→ Selected text:
Military is a 2003 Indian Tamil-language action drama film directed by Suraj, credited as G. Saisuresh. The film stars Sathyaraj and Rambha. A remake of the Malayalam film Hitler (1996), it was released on 28 February 2003, and became a box office failure.

Plot 

Madhavan, locally known as Military, is a protective brother of five younger sisters: Ammu, Seetha, Nandhini, Kamali and Archana. Their father remarried after his first wife's death, because of that his children does not speak to him. With his second wife, he has two daughters. Ammu, the eldest of Madhavan's sisters, was raped by her widower professor. Madhavan asked Ammu to marry the professor, who was quite old. The other sisters did not know about the matter. Seetha elopes with her cousin Balasubramaniam and they later come to stay in their neighbourhood. Madhavan's enemies try to kill his brother-in-law and put the blame on Madhavan. Luckily, his brother-in-law survives and tells the truth.

Cast

Soundtrack 
The music was composed by Deva, with lyrics written by Kalidasan, Palani Bharathi, Pa. Vijay and Na. Muthukumar.

Collected data
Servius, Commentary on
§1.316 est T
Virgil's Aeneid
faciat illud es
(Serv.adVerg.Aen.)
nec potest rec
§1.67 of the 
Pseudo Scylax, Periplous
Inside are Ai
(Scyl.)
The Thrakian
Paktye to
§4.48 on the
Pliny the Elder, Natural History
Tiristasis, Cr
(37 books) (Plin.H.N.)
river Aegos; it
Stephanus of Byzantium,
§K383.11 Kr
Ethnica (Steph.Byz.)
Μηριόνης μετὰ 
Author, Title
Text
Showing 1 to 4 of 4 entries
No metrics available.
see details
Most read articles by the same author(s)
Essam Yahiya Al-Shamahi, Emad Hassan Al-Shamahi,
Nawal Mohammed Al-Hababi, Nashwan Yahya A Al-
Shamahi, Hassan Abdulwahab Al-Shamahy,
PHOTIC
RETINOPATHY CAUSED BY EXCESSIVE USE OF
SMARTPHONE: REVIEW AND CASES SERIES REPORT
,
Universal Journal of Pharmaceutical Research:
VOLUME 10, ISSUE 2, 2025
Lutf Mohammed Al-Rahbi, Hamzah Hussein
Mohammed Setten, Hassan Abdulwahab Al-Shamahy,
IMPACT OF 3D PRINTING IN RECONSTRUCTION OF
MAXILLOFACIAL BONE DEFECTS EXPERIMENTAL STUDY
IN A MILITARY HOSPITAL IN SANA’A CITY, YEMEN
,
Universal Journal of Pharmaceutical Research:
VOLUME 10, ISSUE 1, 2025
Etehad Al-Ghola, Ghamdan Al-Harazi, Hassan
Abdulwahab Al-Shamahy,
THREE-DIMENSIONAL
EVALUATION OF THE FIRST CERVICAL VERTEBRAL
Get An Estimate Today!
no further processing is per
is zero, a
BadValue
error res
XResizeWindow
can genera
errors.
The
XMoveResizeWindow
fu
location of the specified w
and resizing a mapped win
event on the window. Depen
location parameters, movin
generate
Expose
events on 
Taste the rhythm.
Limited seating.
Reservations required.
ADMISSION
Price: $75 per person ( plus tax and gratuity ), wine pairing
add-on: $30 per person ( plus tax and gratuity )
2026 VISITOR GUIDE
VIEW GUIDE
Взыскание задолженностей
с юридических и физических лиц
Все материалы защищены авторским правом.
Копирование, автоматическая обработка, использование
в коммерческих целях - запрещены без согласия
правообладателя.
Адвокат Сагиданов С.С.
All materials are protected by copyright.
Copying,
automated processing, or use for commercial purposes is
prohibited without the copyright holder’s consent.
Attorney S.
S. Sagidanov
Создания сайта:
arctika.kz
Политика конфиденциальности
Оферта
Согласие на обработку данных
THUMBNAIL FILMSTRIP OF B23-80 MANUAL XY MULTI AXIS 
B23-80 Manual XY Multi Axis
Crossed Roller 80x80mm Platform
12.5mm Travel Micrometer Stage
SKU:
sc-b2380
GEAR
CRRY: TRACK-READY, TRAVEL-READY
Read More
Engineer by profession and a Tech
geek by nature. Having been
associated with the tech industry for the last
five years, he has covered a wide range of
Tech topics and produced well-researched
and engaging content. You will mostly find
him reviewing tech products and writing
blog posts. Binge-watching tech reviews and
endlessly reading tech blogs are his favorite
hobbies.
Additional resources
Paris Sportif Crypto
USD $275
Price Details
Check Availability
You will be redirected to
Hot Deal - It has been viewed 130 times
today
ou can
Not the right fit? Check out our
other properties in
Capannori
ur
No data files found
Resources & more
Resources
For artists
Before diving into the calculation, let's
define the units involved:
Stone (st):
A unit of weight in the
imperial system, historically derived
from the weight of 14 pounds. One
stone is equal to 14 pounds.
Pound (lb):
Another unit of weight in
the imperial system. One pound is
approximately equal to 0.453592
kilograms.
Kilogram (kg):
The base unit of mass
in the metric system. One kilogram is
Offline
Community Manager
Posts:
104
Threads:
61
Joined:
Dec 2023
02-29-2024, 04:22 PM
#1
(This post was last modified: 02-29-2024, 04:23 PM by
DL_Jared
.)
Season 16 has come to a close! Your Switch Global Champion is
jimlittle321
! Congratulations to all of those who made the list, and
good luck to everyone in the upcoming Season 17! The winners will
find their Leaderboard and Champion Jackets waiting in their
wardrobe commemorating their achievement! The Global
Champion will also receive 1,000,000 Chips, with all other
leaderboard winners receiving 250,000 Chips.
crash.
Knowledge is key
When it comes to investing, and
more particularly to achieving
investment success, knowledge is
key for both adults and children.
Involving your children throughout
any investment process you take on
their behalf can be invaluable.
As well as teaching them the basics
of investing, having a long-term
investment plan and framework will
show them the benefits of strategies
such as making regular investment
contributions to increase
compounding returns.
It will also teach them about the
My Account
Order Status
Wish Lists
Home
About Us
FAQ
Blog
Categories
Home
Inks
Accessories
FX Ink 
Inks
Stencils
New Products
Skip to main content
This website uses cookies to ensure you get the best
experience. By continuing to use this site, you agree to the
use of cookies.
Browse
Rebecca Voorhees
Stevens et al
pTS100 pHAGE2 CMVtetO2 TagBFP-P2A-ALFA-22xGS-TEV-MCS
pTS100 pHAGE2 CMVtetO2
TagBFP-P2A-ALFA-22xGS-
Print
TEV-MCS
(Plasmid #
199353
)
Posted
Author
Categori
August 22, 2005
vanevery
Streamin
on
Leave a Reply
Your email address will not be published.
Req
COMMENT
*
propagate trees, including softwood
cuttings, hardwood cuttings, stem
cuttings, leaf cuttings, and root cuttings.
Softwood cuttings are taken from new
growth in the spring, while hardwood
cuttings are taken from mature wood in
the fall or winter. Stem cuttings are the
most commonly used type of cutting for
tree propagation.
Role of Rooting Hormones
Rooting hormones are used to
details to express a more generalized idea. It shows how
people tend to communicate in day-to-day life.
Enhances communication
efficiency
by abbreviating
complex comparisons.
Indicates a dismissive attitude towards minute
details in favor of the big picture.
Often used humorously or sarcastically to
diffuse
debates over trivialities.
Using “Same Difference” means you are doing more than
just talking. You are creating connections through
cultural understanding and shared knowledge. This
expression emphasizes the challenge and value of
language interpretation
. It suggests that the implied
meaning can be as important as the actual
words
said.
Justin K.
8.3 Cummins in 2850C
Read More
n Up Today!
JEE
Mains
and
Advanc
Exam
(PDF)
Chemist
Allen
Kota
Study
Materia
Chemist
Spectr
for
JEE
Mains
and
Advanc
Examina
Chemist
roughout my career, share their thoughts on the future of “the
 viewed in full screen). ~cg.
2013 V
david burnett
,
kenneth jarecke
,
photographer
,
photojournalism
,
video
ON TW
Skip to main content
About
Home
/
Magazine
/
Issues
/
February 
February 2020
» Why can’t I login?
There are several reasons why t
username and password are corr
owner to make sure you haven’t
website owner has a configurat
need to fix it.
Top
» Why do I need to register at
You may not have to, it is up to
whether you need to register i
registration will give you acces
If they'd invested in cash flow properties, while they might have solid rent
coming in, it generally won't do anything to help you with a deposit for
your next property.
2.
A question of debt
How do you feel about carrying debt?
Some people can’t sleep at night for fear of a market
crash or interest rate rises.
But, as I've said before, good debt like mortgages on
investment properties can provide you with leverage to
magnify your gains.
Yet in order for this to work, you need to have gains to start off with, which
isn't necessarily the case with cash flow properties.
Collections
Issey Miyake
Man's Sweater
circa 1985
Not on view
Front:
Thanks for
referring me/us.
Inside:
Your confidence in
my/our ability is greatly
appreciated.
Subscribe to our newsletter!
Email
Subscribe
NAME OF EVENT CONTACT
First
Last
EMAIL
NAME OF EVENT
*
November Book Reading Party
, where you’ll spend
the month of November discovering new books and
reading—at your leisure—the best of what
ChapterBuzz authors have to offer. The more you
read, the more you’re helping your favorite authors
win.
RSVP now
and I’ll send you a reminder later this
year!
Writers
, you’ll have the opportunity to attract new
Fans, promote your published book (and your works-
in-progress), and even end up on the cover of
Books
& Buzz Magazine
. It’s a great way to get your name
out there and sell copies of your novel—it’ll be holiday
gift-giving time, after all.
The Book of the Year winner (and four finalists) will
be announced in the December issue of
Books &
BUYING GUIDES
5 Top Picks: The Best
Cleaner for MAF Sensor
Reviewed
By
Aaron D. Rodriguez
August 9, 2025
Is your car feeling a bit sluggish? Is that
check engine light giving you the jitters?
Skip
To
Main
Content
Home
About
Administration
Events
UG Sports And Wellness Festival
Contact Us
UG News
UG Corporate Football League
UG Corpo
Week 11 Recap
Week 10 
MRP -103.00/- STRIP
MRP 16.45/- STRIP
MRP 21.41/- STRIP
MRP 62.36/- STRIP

→ Job 1:
Answer these questions using the article about Military.
(a) Which Malayalam film is Military a remake of?
(b) How many younger sisters does Madhavan have?
(c) Who composed the music?
→ Job 2: Write out the article about Military from "Military is a" up to and including "box office failure.", substituting "success" for "failure".

→ Task answer 1:
(a) Hitler (1996)
(b) Five
(c) Deva

→ Task answer 2:
Military is a 2003 Indian Tamil-language action drama film directed by Suraj, credited as G. Saisuresh. The film stars Sathyaraj and Rambha. A remake of the Malayalam film Hitler (1996), it was released on 28 February 2003, and became a box office success.